■ Exercise instructions:
From the line with "959 297 16469" to the line with "338 194 7.33", retype each line exactly as it stands in the records below, but skip the pictures.

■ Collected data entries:
• • • • •

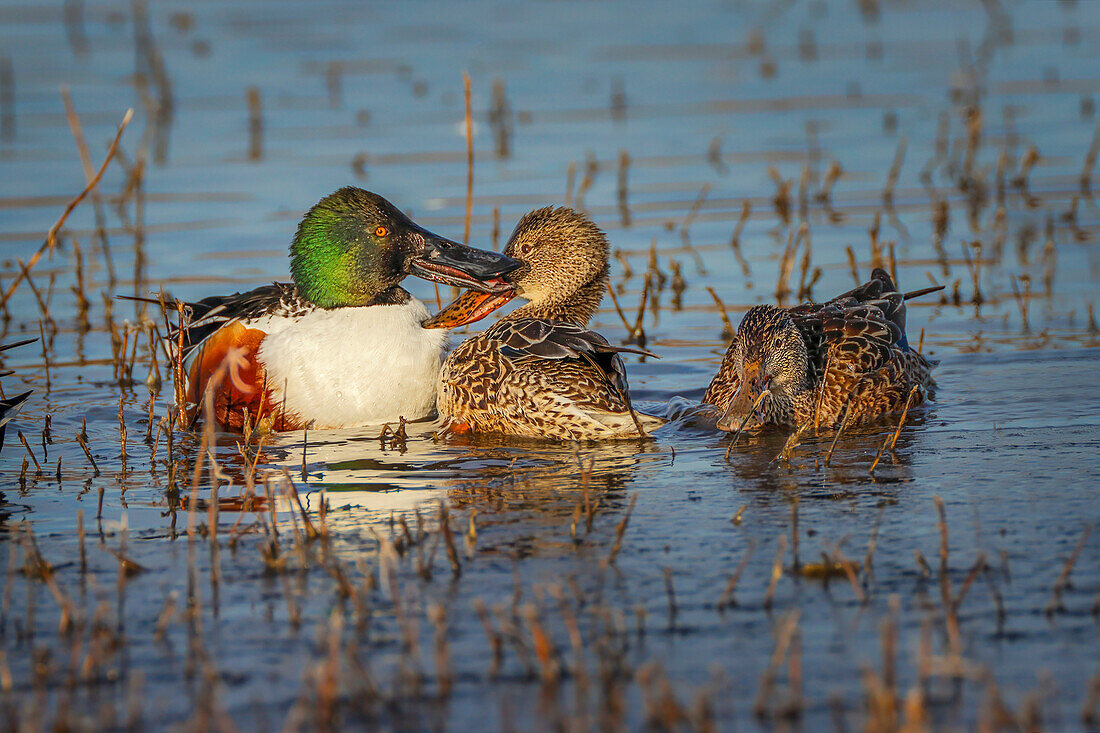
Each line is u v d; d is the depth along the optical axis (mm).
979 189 20812
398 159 23141
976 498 9508
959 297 16469
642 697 6637
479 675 6926
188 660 7199
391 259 12727
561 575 8242
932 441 11211
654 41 32219
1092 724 6254
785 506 9523
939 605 7598
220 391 12500
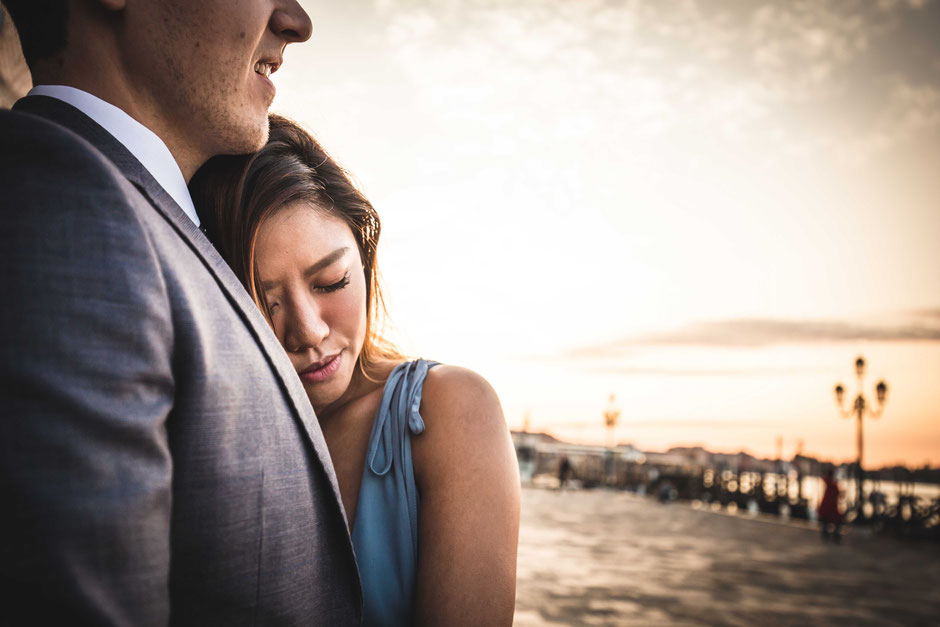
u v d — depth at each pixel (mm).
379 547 1060
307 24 999
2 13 1642
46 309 560
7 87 1722
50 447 530
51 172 603
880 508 15898
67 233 590
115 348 589
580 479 34719
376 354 1351
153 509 591
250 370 766
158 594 588
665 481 27781
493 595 985
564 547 10344
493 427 1068
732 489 23109
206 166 1087
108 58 874
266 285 1046
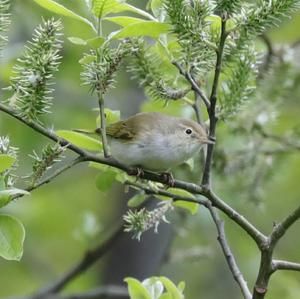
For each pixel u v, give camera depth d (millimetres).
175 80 8414
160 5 7797
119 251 16078
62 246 20312
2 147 7008
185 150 9805
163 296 7805
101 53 7262
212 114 7668
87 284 19281
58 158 7004
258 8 7355
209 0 7340
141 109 12750
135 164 9727
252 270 18688
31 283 19906
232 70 8359
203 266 19766
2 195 6602
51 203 20125
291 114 15750
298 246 19547
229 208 7734
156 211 7840
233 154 13414
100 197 21016
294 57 13859
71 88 18297
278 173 13625
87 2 7441
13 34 16844
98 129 8703
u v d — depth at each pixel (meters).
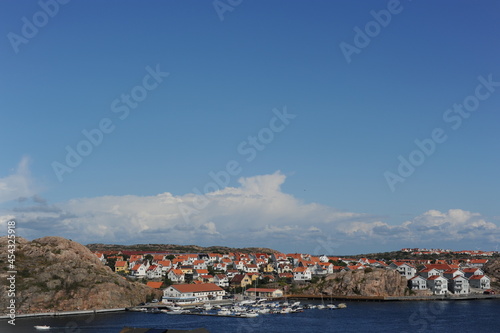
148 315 193.75
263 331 155.25
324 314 197.12
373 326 164.25
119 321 176.75
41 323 171.00
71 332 154.12
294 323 172.50
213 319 183.75
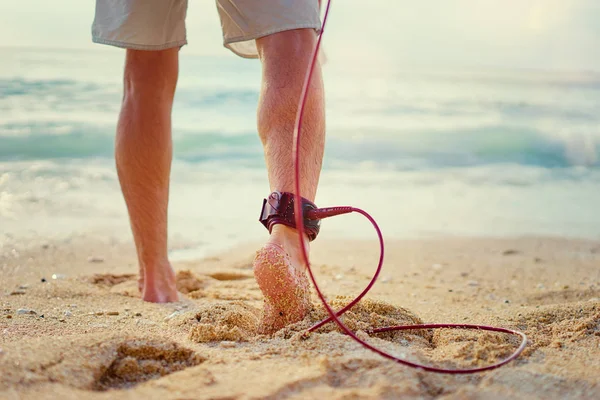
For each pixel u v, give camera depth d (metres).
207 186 7.40
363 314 1.91
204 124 11.58
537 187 8.32
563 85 27.52
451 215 6.32
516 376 1.41
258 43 1.94
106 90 13.18
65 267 3.76
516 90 23.73
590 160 10.67
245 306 2.21
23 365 1.37
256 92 14.69
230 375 1.39
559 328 1.95
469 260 4.46
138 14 2.18
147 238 2.62
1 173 7.26
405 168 9.62
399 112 15.47
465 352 1.60
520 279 3.83
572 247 5.02
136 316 2.31
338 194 7.33
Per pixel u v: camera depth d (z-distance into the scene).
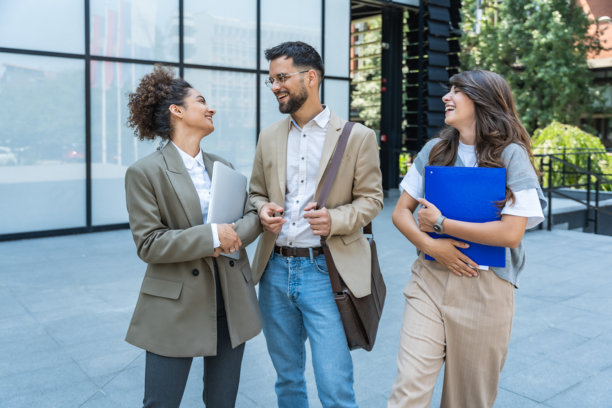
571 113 20.94
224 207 1.88
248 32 8.88
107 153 7.75
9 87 6.98
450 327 1.86
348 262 2.06
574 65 20.28
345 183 2.11
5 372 3.11
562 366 3.19
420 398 1.79
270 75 2.06
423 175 2.02
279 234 2.14
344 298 2.01
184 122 1.89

• • • • •

■ Written reply:
959 297 16469
642 697 6637
479 675 6926
188 660 7199
391 259 12727
561 575 8242
932 441 11211
654 41 32219
1092 724 6254
785 506 9523
939 605 7598
220 391 12500
u v d — depth at each pixel (mm).
379 547 1060
307 24 999
2 13 1642
46 309 560
7 87 1722
50 447 530
51 172 603
880 508 15898
67 233 590
115 348 589
580 479 34719
376 354 1351
153 509 591
250 370 766
158 594 588
665 481 27781
493 595 985
564 547 10344
493 427 1068
732 489 23109
206 166 1087
108 58 874
266 285 1046
For each pixel u v, give camera depth d (millimetres).
175 80 8414
160 5 7797
119 251 16078
62 246 20312
2 147 7008
185 150 9805
163 296 7805
101 53 7262
212 114 7668
87 284 19281
58 158 7004
258 8 7355
209 0 7340
141 109 12750
135 164 9727
252 270 18688
31 283 19906
232 70 8359
203 266 19766
2 195 6602
51 203 20125
291 114 15750
298 246 19547
229 208 7734
156 211 7840
233 154 13414
100 197 21016
294 57 13859
71 88 18297
278 173 13625
87 2 7441
13 34 16844
98 129 8703
u v d — depth at each pixel (meters).
148 315 193.75
263 331 155.25
324 314 197.12
373 326 164.25
119 321 176.75
41 323 171.00
71 332 154.12
294 323 172.50
213 319 183.75
For each pixel u v, give camera depth d (metres).
207 186 7.40
363 314 1.91
204 124 11.58
537 187 8.32
563 85 27.52
451 215 6.32
516 376 1.41
258 43 1.94
106 90 13.18
65 267 3.76
516 90 23.73
590 160 10.67
245 306 2.21
23 365 1.37
256 92 14.69
230 375 1.39
559 328 1.95
469 260 4.46
138 14 2.18
147 238 2.62
1 173 7.26
405 168 9.62
399 112 15.47
465 352 1.60
520 279 3.83
572 247 5.02
136 316 2.31
338 194 7.33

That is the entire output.